Конечно, с лохмотьями ходя тоже хитрил. Помимо лохмотий имелся у него хороший по крою костюм: сам по себе синий, но с полосками, а шит за наличные в областном центре, где лишь бы деньги давай — сошьют костюм не то что ходе, но и японскому императору микадо.
Однако костюм этот синий Василий не надевал из соображений китайской экономии. Хранился костюм в самодельном лежачем гардеропе, согнутый в три погибели, в карманах его квартировали живые существа — мыши и прочее. По ночам мыши эти любили проснуться, выйти на простор, и разбежаться по всему дому в поисках еды. Еды у ходи было немного, совсем не было никакой еды, а которая была — та китайская, русскому мышному зверю неинтересная. Только зверя это не смущало: если что и находил, тут же жрал немилосердно, а на остальное нещадно гадил, вводя ходю в убыток и огорчение. Так постепенно пожрали мыши всю редьку, доуфу копченое и моченые рыбьи кости, погрызли деревянные углы, а иного больше ничего — в глотку не лезло.
Но едва первый луч уссурийского солнца пробивал тусклое от грязи ходино окно, все мыши и прочие тут же шли назад знать свое место — в карманах у костюма. А ходя, поднявшись с утра, пребывал в недоумении: какие это черти-гуй вводят его в разорение?

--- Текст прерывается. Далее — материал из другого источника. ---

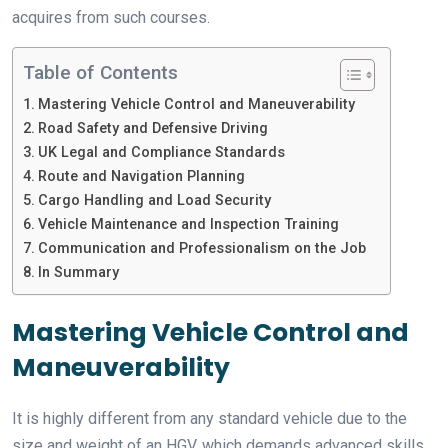
acquires from such courses.
Table of Contents
Mastering Vehicle Control and Maneuverability
Road Safety and Defensive Driving
UK Legal and Compliance Standards
Route and Navigation Planning
Cargo Handling and Load Security
Vehicle Maintenance and Inspection Training
Communication and Professionalism on the Job
In Summary
Mastering Vehicle Control and
Maneuverability
It is highly different from any standard vehicle due to the
size and weight of an HGV, which demands advanced skills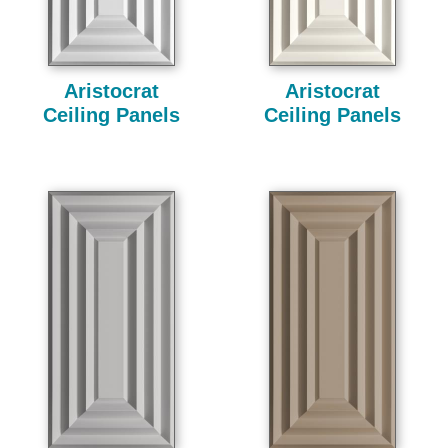
Aristocrat
Aristocrat
Ceiling Panels
Ceiling Panels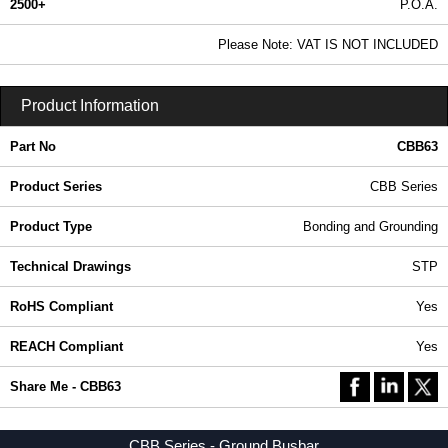
2500+
P.O.A.
0.99 In Stock
Please Note: VAT IS NOT INCLUDED
CBB63 - CBB Series | Hammond Manufacturing Rack Solutions | KGA Enclosures Ltd
Product Information
Part No
CBB63
Product Series
CBB Series
Product Type
Bonding and Grounding
Technical Drawings
STP
RoHS Compliant
Yes
REACH Compliant
Yes
Share Me - CBB63
CBB Series - Ground Busbar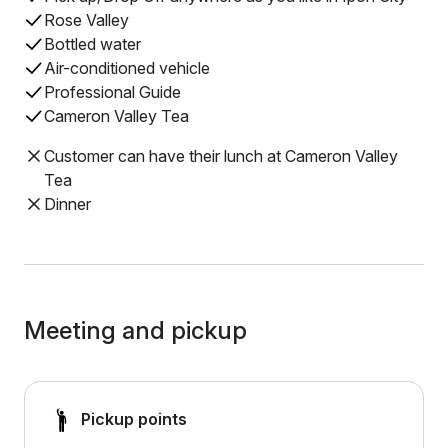
Rose Valley
Bottled water
Air-conditioned vehicle
Professional Guide
Cameron Valley Tea
Customer can have their lunch at Cameron Valley
Tea
Dinner
Meeting and pickup
Pickup points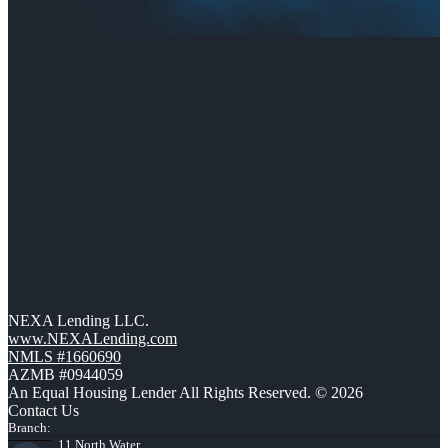
NEXA Lending LLC.
www.NEXALending.com
NMLS #1660690
AZMB #0944059
An Equal Housing Lender All Rights Reserved. © 2026
Contact Us
Branch:
11 North Water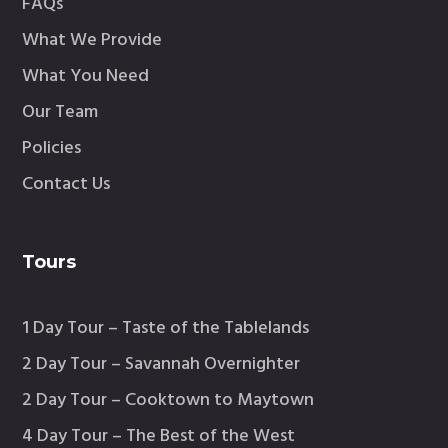
FAQs
What We Provide
What You Need
Our Team
Policies
Contact Us
Tours
1 Day Tour – Taste of the Tablelands
2 Day Tour – Savannah Overnighter
2 Day Tour – Cooktown to Maytown
4 Day Tour – The Best of the West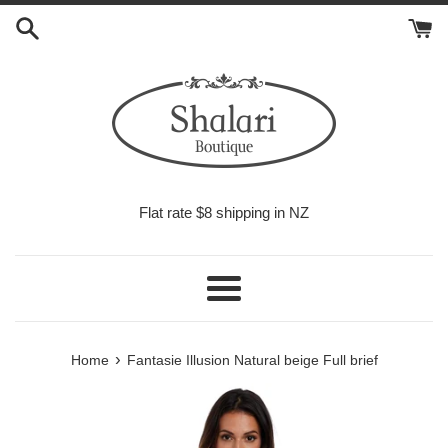
Skip
to
content
Flat rate $8 shipping in NZ
Menu
›
Home
Fantasie Illusion Natural beige Full brief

Когда, бывало, сельчане корили ходю лохмотьями — при живом-то костюме, — он всегда отвечал хитро, как настоящий китаец.
— Я, — говорил тогда ходя, — в этом костюме желаю после смерти, чтобы понесли меня на суд к владыке ада Яньвану. Если он увидит, что костюм не новый, он на меня разгневается.
— Что же ты, заранее знаешь, что в ад попадешь? — не унимались сельчане. — А вдруг как раз в рай?